### TASK:
Entries follow. Give back exactly the lines starting at the one containing "[591,267,625,279] Open ->" and ending at the one containing "[591,333,625,345] Open ->", and no other lines.

### DATASET RECORDS:
*-*-*
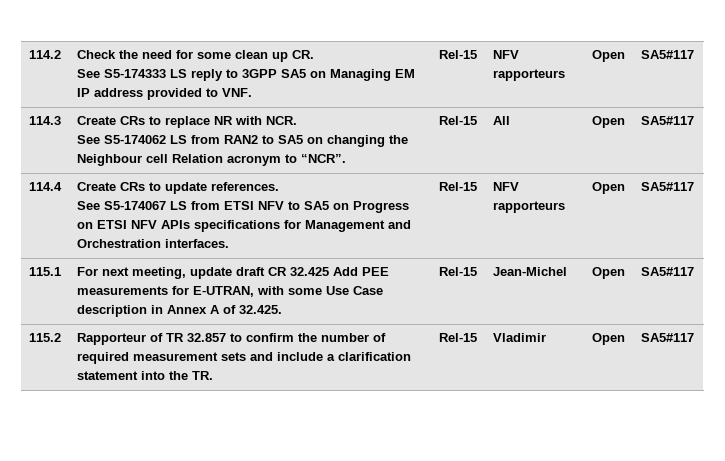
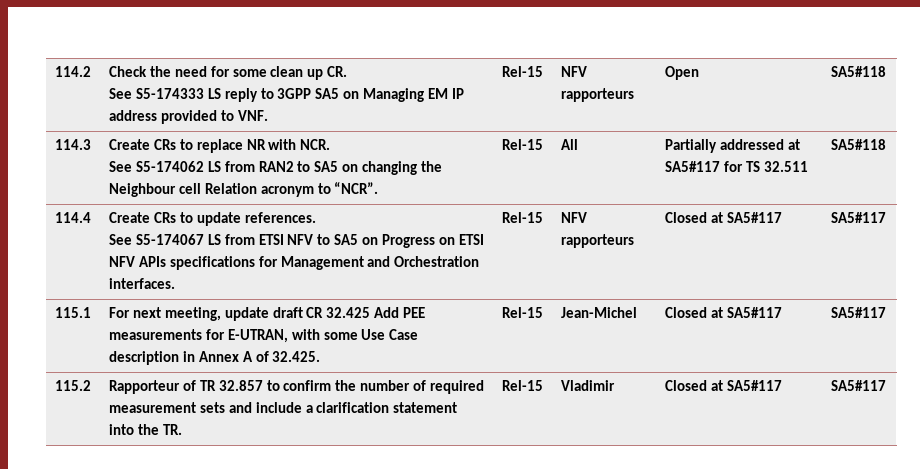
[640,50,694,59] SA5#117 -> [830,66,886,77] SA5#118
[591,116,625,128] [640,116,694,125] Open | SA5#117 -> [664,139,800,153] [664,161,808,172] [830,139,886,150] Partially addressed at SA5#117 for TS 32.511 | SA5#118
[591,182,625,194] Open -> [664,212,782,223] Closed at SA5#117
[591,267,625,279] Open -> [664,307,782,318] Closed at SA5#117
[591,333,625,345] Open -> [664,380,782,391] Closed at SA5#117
*-*-*
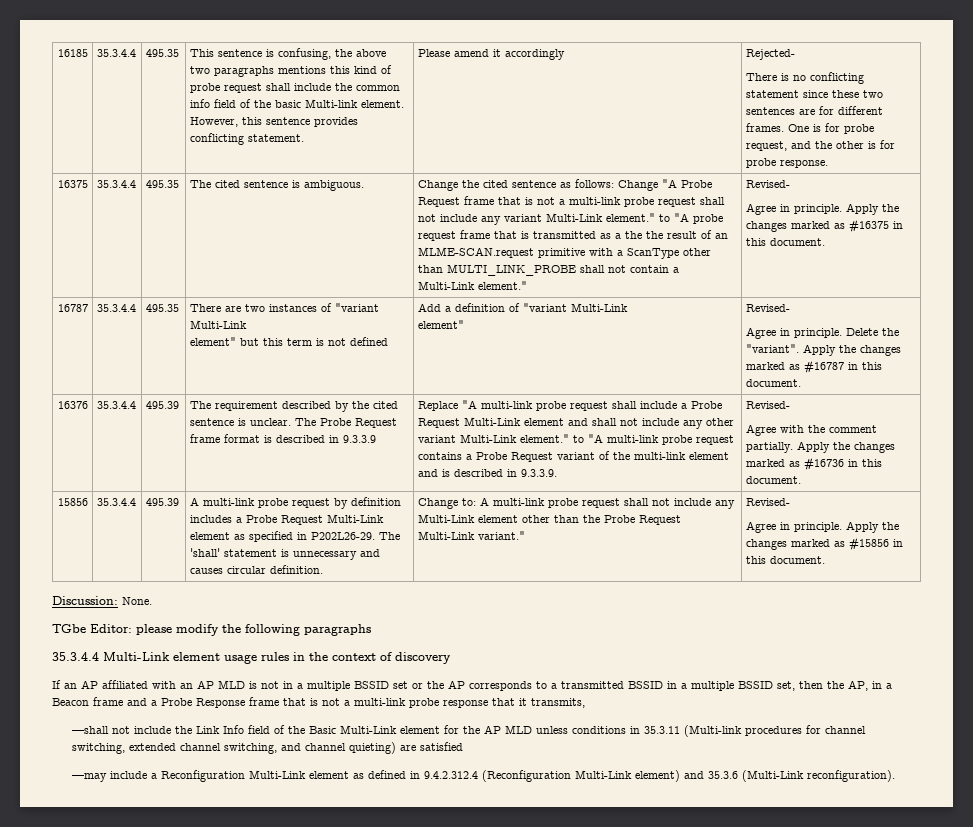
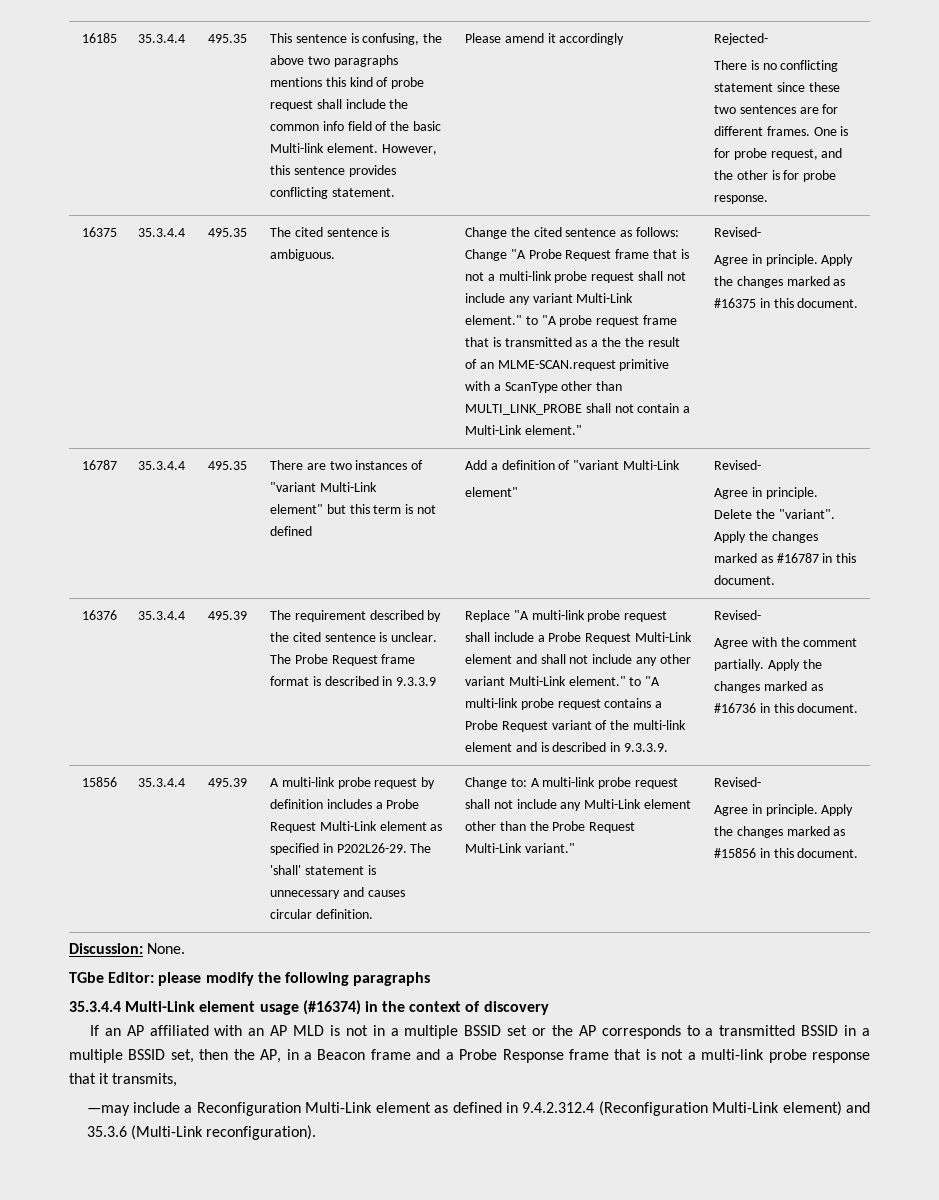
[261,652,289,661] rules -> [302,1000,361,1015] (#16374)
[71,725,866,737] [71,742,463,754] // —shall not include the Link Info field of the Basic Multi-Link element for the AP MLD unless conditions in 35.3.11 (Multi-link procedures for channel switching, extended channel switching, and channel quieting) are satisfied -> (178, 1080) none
*-*-*
### EXPECTED OUTPUT:
[591,267,625,279] Open -> [664,307,782,318] Closed at SA5#117
[591,333,625,345] Open -> [664,380,782,391] Closed at SA5#117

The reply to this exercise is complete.